It was strange to see the Carolina Panthers offense struggle so mightily to move the ball during Super Bowl 50 after they’d done so with such ease during the regular season and the playoffs. There were no deep shots from Cam Newton to Ted Ginn Jr.,and Greg Olsen struggled to find the open holes in the secondary like the ones he exploited all year long. The read-option plays from Cam and his running backs were stuffed. Turnovers hounded the Panthers at every turn.
So how did the Broncos do it, exactly? Yeah, Von Miller and DeMarcus Ware were in the backfield on almost every play, but how did they scheme so well to stifle one of the most creative and unpredictable offenses in the NFL?

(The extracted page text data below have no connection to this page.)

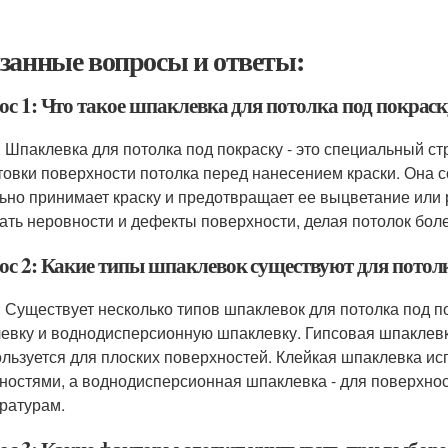
занные вопросы и ответы:
ос 1: Что такое шпаклевка для потолка под покраск
: Шпаклевка для потолка под покраску - это специальный 
товки поверхности потолка перед нанесением краски. Она с
ьно принимает краску и предотвращает ее выцветание или
ать неровности и дефекты поверхности, делая потолок бол
ос 2: Какие типы шпаклевок существуют для потол
: Существует несколько типов шпаклевок для потолка под п
евку и воднодисперсионную шпаклевку. Гипсовая шпаклев
ользуется для плоских поверхностей. Клейкая шпаклевка и
ностями, а воднодисперсионная шпаклевка - для поверхно
ратурам.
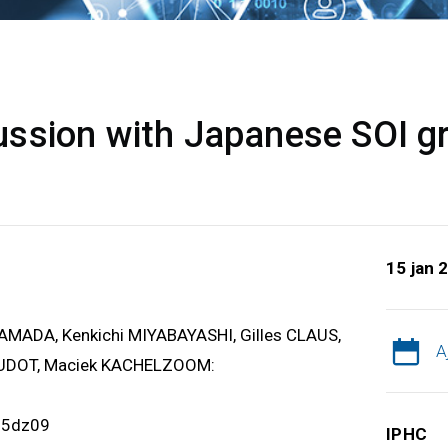
ssion with Japanese SOI g
15 jan 
YAMADA, Kenkichi MIYABAYASHI, Gilles CLAUS,
A
AUDOT, Maciek KACHELZOOM:
d5dz09
IPHC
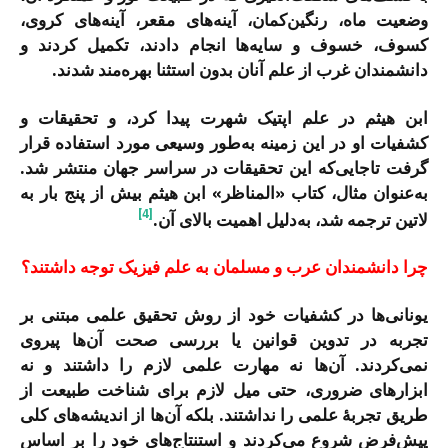
وضعیت ماه، رنگین‌کمان، آینه‌های مقعر، آینه‌های کروی،
کسوف، خسوف و سایه‌ها انجام دادند، تکمیل کردند و
دانشمندان غرب از علم آنان بدون استثنا بهره‌مند شدند.
ابن هیثم در علم اپتیک شهرت پیدا کرد، و تحقیقات و
کشفیات او در این زمینه به‌طور وسیعی مورد استفاده قرار
گرفت تاجایی‌که این تحقیقات در سراسر جهان منتشر شد.
به‌عنوان مثال، کتاب «المناظر» ابن هیثم بیش از پنج بار به
[4]
لاتین ترجمه شد، به‌دلیل اهمیت بالای آن.
چرا دانشمندان عرب و مسلمان به علم فیزیک توجه داشتند؟
یونانی‌ها در کشفیات خود از روش تحقیق علمی مبتنی بر
تجربه در تدوین قوانین یا بررسی صحت آن‌ها پیروی
نمی‌کردند. آن‌ها نه مهارت علمی لازم را داشتند و نه
ابزارهای ضروری، حتی میل لازم برای شناخت طبیعت از
طریق تجربۀ علمی را نداشتند. بلکه آن‌ها از اندیشه‌های کلی
پیش‌فرض شروع می‌کردند و استنتاج‌های خود را بر اساس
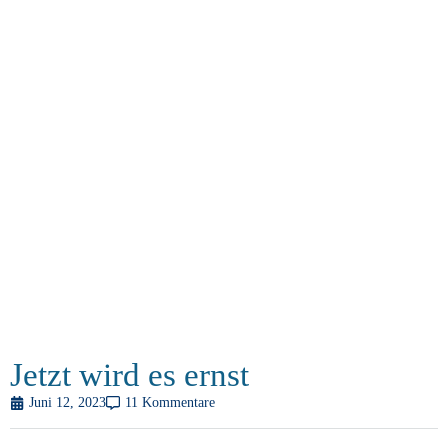
Jetzt wird es ernst
Juni 12, 2023
11 Kommentare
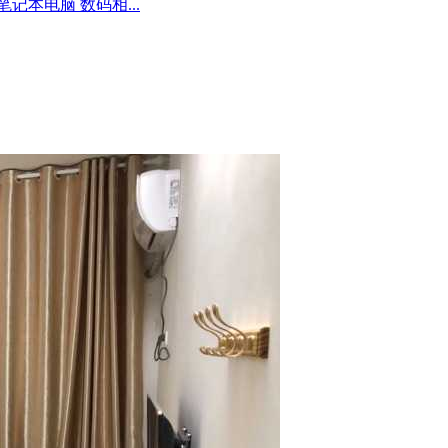
记本电脑 数码相...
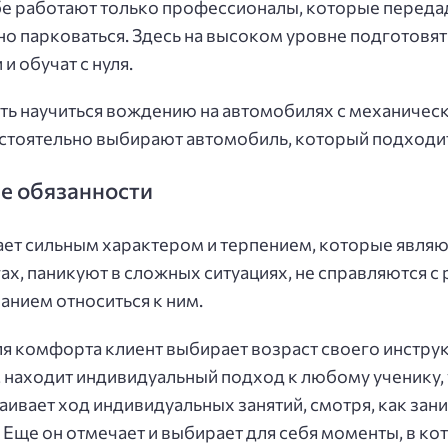
бе работают только профессионалы, которые переда
о парковаться. Здесь на высоком уровне подготовят 
и обучат с нуля.
ь научиться вождению на автомобилях с механичес
стоятельно выбирают автомобиль, который подходит
ые обязанности
т сильным характером и терпением, которые являют
ах, паникуют в сложных ситуациях, не справляются с
анием относиться к ним.
ля комфорта клиент выбирает возраст своего инстру
 находит индивидуальный подход к любому ученику, 
вает ход индивидуальных занятий, смотря, как зани
Еще он отмечает и выбирает для себя моменты, в кот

According to Denver’s defensive players, the Panthers were who they were on film. They didn’t deviate from what they’d done all year, even when the Broncos stymied Newton and the Carolina offense on almost every down.
When safety T.J. Ward was asked whether the Panthers did anything he hadn’t seen on film, he had this to say:
“No. We read them like a book.”
Fellow safety Darian Stewart chimed in, saying “they did everything we watched on film.”
Finally, linebacker Brandon Marshall wondered aloud why the Panthers simply refused to make adjustments.
“That’s the crazy thing,” he said. “You’d think with two weeks to prepare for the Super Bowl, they would do a new wrinkle. They did everything the same. Nothing new.”
Lots of questions will hound the Panthers in the weeks to come, like “How could a team that ran through the regular season with such a shiny record (15-1) be held to 10 points? But these comments are illuminating. Perhaps the Panthers were simply too stubborn to make changes, even when things were going south so quickly.